Fragment aus dem vierten Theil von Anton Reisers Lebensgeschichte. a

Moritz, Karl Philipp

Hier nahm nun die Idee des ruhigen Bleibens auf einmal wieder so sehr bei ihm die Oberhand, daß er jetzt, in seinem neunzehnten Jahre, an seinen Freund in H.... schrieb, er hoffe und wünsche nunmehr den Rest seiner Tage in Erfurt zu beschließen.
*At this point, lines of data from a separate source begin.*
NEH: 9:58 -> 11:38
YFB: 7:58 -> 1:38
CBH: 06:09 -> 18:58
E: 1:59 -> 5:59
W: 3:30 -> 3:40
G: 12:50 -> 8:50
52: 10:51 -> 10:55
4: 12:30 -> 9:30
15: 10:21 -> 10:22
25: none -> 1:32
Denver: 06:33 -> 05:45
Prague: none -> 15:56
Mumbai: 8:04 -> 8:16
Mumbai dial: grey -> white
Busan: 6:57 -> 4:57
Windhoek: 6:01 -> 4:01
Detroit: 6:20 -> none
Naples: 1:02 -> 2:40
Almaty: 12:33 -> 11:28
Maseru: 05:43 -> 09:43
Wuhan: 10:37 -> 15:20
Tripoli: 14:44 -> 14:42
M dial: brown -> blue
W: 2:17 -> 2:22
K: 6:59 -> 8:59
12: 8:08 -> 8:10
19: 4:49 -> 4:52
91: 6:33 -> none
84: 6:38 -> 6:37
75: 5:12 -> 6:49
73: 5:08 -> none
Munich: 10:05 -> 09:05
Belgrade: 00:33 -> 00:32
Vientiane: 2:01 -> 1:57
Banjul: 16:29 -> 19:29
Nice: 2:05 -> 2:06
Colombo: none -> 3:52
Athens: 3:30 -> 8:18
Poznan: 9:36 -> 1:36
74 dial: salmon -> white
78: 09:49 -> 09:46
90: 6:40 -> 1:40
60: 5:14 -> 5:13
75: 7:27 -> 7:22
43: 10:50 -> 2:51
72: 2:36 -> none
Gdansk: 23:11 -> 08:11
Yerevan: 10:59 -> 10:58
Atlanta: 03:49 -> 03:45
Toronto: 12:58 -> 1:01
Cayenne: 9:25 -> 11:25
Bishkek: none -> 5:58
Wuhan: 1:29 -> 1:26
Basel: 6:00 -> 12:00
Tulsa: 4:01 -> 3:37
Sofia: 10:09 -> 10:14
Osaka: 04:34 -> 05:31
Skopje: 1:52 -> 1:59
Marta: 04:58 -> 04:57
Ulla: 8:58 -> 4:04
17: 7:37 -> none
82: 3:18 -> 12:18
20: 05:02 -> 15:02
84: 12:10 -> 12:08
Seine lernende Laufbahn sollte nehmlich hier unmittelbar in die Lehrende übergehn, und so sollte das Ziel aller seiner Wünsche und Hofnungen dann erreicht seyn. — Auf alles übrige Glänzende glaubte er nun Verzicht gethan zu haben, und alle die schimmernden Theaterphantasien schienen auf eine Zeitlang aus seinem Kopfe verschwunden zu seyn.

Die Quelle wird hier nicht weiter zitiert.